City-Wettstreit: Noch nicht alles erledigt

Viele Vorschläge zur Belebung des Zentrums hatte es vor einem Jahr gegeben. Doch in die Tat umgesetzt wurden bisher nur wenige.

Zwickau.

Die Zwickauer Nicolaischüler naschen die Radieschen aus den Pflanzkübeln vor ihrer Schule. Ivonne Mallasch freut sich. Die junge Frau verbringt neuerdings einige ihrer Mittagspausen damit, das Gemüse zu gießen. Dass ihr ehrenamtliches Engagement so viel Anklang findet, schmeckt ihr - die Radieschen sind Teil des Projektes "Essbare Stadt" und das wiederum ist hervorgegangen aus einem Ideenwettbewerb, den Zwickau im vergangenen Jahr veranstaltet hatte. Allerdings sind längst noch nicht alle damals ausgezeichneten Ideen umgesetzt.

Wettbewerbsteilnehmer Hendrik Schädlich beispielsweise ärgert sich: Er hatte seinerzeit vorgeschlagen, alte Klaviere in der Innenstadt zu verteilen. So können sich junge Musiker in der Öffentlichkeit ausprobieren, und die Menschen bekämen gleich noch etwas Kultur mit. Bis jetzt klimpert noch niemand in der Innenstadt auf weißen und schwarzen Tasten. "Wir sind dran", sagt Stadtmanagerin Anne Klüglich.


Gleiches gilt für einen anderen Vorschlag - nämlich Regale oder ähnliches aufzustellen, die zum öffentlichen Büchertausch dienen können. "Das ist gar nicht so einfach", sagt Anne Klüglich. Und Ute Vorwerk vom Stadtplanungsamt ergänzt: "Man muss sehen, wie man solche Vitrinen vor Vandalismus schützt. Möglicherweise brauchen die dann auch ein ordentliches Fundament - wobei man dann wieder beachten muss, dass sie sich etwa bei Stadtfesten nicht ohne Weiteres wegräumen lassen." Und was für Bücherregale gilt, das gilt für Klaviere erst recht: Die Instrumente sollten schon so weit gesichert sein, dass sie nachts nicht einfach draußen stehen. "Wir sind gerade in Gesprächen, wie sich das lösen lässt", sagt Klüglich. Das aber ist Hendrick Schädlich zu wenig. Die Aussagen habe er schon im Herbst zu hören bekommen. "Da spricht einfach die blanke Inkompetenz", ärgert er sich.
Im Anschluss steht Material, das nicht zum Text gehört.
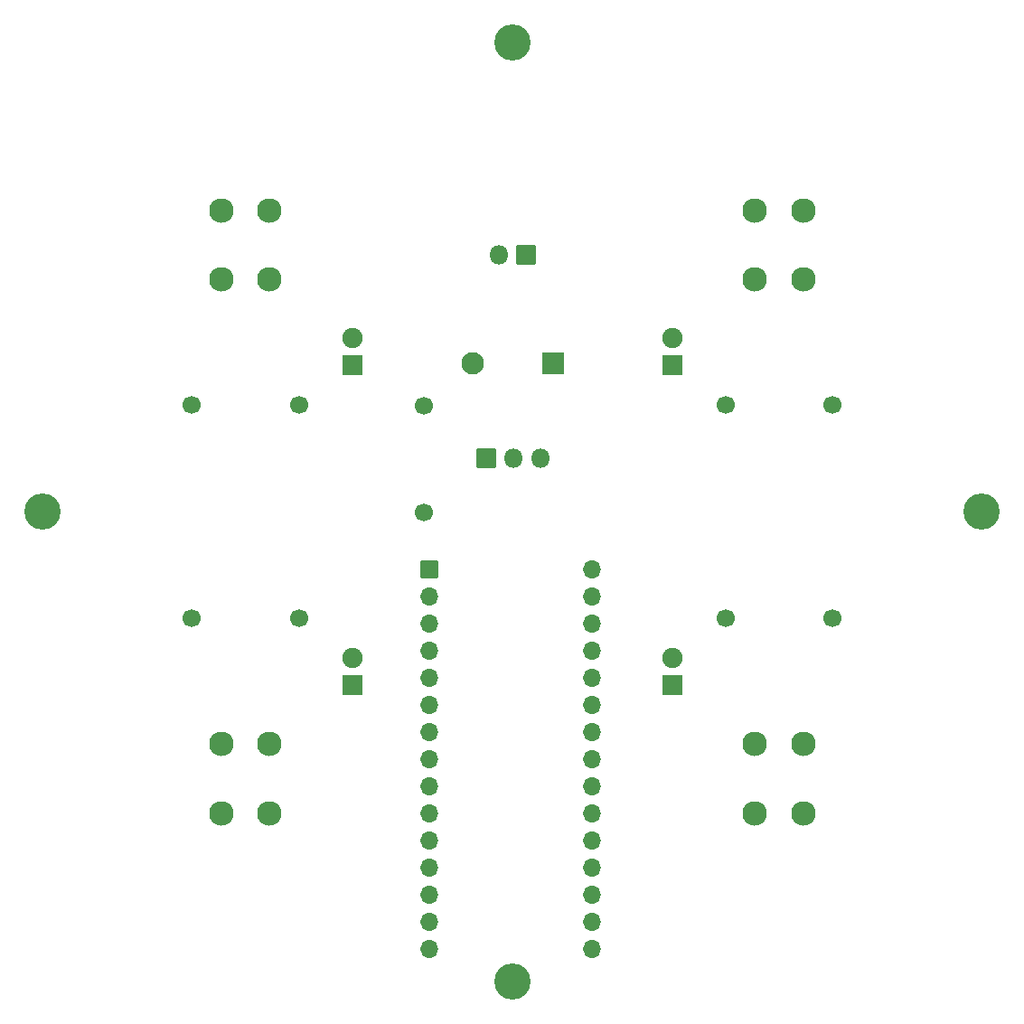
<source format=gbr>
%TF.GenerationSoftware,KiCad,Pcbnew,(5.99.0-8542-g320ca5a0d0)*%
%TF.CreationDate,2021-01-25T09:29:35-05:00*%
%TF.ProjectId,Memory Game,4d656d6f-7279-4204-9761-6d652e6b6963,rev?*%
%TF.SameCoordinates,Original*%
%TF.FileFunction,Soldermask,Top*%
%TF.FilePolarity,Negative*%
%FSLAX46Y46*%
G04 Gerber Fmt 4.6, Leading zero omitted, Abs format (unit mm)*
G04 Created by KiCad (PCBNEW (5.99.0-8542-g320ca5a0d0)) date 2021-01-25 09:29:35*
%MOMM*%
%LPD*%
G01*
G04 APERTURE LIST*
G04 Aperture macros list*
%AMRoundRect*
0 Rectangle with rounded corners*
0 $1 Rounding radius*
0 $2 $3 $4 $5 $6 $7 $8 $9 X,Y pos of 4 corners*
0 Add a 4 corners polygon primitive as box body*
4,1,4,$2,$3,$4,$5,$6,$7,$8,$9,$2,$3,0*
0 Add four circle primitives for the rounded corners*
1,1,$1+$1,$2,$3*
1,1,$1+$1,$4,$5*
1,1,$1+$1,$6,$7*
1,1,$1+$1,$8,$9*
0 Add four rect primitives between the rounded corners*
20,1,$1+$1,$2,$3,$4,$5,0*
20,1,$1+$1,$4,$5,$6,$7,0*
20,1,$1+$1,$6,$7,$8,$9,0*
20,1,$1+$1,$8,$9,$2,$3,0*%
G04 Aperture macros list end*
%ADD10RoundRect,0.050000X0.900000X-0.900000X0.900000X0.900000X-0.900000X0.900000X-0.900000X-0.900000X0*%
%ADD11C,1.900000*%
%ADD12C,2.300000*%
%ADD13RoundRect,0.050000X-0.800000X-0.800000X0.800000X-0.800000X0.800000X0.800000X-0.800000X0.800000X0*%
%ADD14O,1.700000X1.700000*%
%ADD15C,2.100000*%
%ADD16RoundRect,0.050000X-1.000000X-1.000000X1.000000X-1.000000X1.000000X1.000000X-1.000000X1.000000X0*%
%ADD17O,1.800000X1.800000*%
%ADD18RoundRect,0.050000X-0.850000X0.850000X-0.850000X-0.850000X0.850000X-0.850000X0.850000X0.850000X0*%
%ADD19RoundRect,0.050000X0.850000X-0.850000X0.850000X0.850000X-0.850000X0.850000X-0.850000X-0.850000X0*%
%ADD20C,1.700000*%
%ADD21C,3.400000*%
G04 APERTURE END LIST*
D10*
%TO.C,RED*%
X85000000Y-86270000D03*
D11*
X85000000Y-83730000D03*
%TD*%
D10*
%TO.C,BLUE*%
X115000000Y-86270000D03*
D11*
X115000000Y-83730000D03*
%TD*%
D10*
%TO.C,GREEN*%
X115000000Y-116270000D03*
D11*
X115000000Y-113730000D03*
%TD*%
D10*
%TO.C,YELLOW*%
X85000000Y-116270000D03*
D11*
X85000000Y-113730000D03*
%TD*%
D12*
%TO.C,SW1*%
X72750000Y-78250000D03*
X72750000Y-71750000D03*
X77250000Y-71750000D03*
X77250000Y-78250000D03*
%TD*%
%TO.C,SW2*%
X122750000Y-78250000D03*
X122750000Y-71750000D03*
X127250000Y-71750000D03*
X127250000Y-78250000D03*
%TD*%
%TO.C,SW3*%
X122750000Y-121750000D03*
X122750000Y-128250000D03*
X127250000Y-128250000D03*
X127250000Y-121750000D03*
%TD*%
%TO.C,SW4*%
X72750000Y-128250000D03*
X72750000Y-121750000D03*
X77250000Y-128250000D03*
X77250000Y-121750000D03*
%TD*%
D13*
%TO.C,A1*%
X92202000Y-105410000D03*
D14*
X92202000Y-107950000D03*
X92202000Y-110490000D03*
X92202000Y-113030000D03*
X92202000Y-115570000D03*
X92202000Y-118110000D03*
X92202000Y-120650000D03*
X92202000Y-123190000D03*
X92202000Y-125730000D03*
X92202000Y-128270000D03*
X92202000Y-130810000D03*
X92202000Y-133350000D03*
X92202000Y-135890000D03*
X92202000Y-138430000D03*
X92202000Y-140970000D03*
X107442000Y-140970000D03*
X107442000Y-138430000D03*
X107442000Y-135890000D03*
X107442000Y-133350000D03*
X107442000Y-130810000D03*
X107442000Y-128270000D03*
X107442000Y-125730000D03*
X107442000Y-123190000D03*
X107442000Y-120650000D03*
X107442000Y-118110000D03*
X107442000Y-115570000D03*
X107442000Y-113030000D03*
X107442000Y-110490000D03*
X107442000Y-107950000D03*
X107442000Y-105410000D03*
%TD*%
D15*
%TO.C,LS1*%
X96266000Y-86106000D03*
D16*
X103866000Y-86106000D03*
%TD*%
D17*
%TO.C,J1*%
X98730000Y-75946000D03*
D18*
X101270000Y-75946000D03*
%TD*%
D19*
%TO.C,SW5*%
X97536000Y-94996000D03*
D17*
X100076000Y-94996000D03*
X102616000Y-94996000D03*
%TD*%
D20*
%TO.C,R1*%
X91694000Y-100100000D03*
X91694000Y-90100000D03*
%TD*%
D21*
%TO.C, *%
X100000000Y-56000000D03*
%TD*%
%TO.C, *%
X56000000Y-100000000D03*
%TD*%
%TO.C, *%
X100000000Y-144000000D03*
%TD*%
%TO.C, *%
X144000000Y-100000000D03*
%TD*%
D20*
%TO.C,R3*%
X130000000Y-90000000D03*
X120000000Y-90000000D03*
%TD*%
%TO.C,R2*%
X70000000Y-90000000D03*
X80000000Y-90000000D03*
%TD*%
%TO.C,R4*%
X130000000Y-110000000D03*
X120000000Y-110000000D03*
%TD*%
%TO.C,R5*%
X70000000Y-110000000D03*
X80000000Y-110000000D03*
%TD*%
M02*

</source>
Einige der Ideen sind indes inzwischen umgesetzt worden - ein Teil davon fand sich zum Beispiel in der Aktion "Zwickau blüht auf" wieder. Ein anderer im Projekt "Essbare Stadt", an dem viele Hände ihren Anteil haben. Eine von ihnen ist Ivonne Mallasch. Sie hat - wie einige andere auch - nicht allein auf die Verwaltung vertraut. "Klar könnte es manchmal mehr Unterstützung geben", sagt sie. "Aber wir haben uns schon sehr gefreut, als wir vom Garten- und Friedhofsamt Beete für die essbare Stadt bekommen haben." Die junge Frau, die an der Hochschule arbeitet, vermutet, dass einige Angestellte in den Ämtern mitunter Vorbehalte gegenüber unkonventionellen Ideen haben. "Man muss eben viel miteinander reden." Und man muss die Bürger so weit bringen, dass sie selbst mit anfassen. Die Fotoausstellung am ehemaligen Haus der DSF, die sie mit Freunden organisiert hat, ist ein Beispiel für gelungene Eigeninitiative. Wobei bei diesem Vorhaben - wie bei anderen auch - gleich zu Beginn vor allem über die Angst vor Vandalismus gesprochen wurde. Vielleicht kein Wunder, erst vor Kurzem ging wieder eine der dicken Scheiben an der Frauentor-Stele zu Bruch.

Vieles, da sind sich Stadtmanagerin und Stadtplanungsamt einig, lässt sich nur gemeinsam mit den Zwickauern umsetzen. Eine gute Idee sei nur der erste Schritt. "Wir verstehen uns auch als Vermittler", sagt Jens Raußer vom Planungsamt. "Oft sind für die Umsetzung einer Idee mehrere Ämter nötig. Da können wir helfen."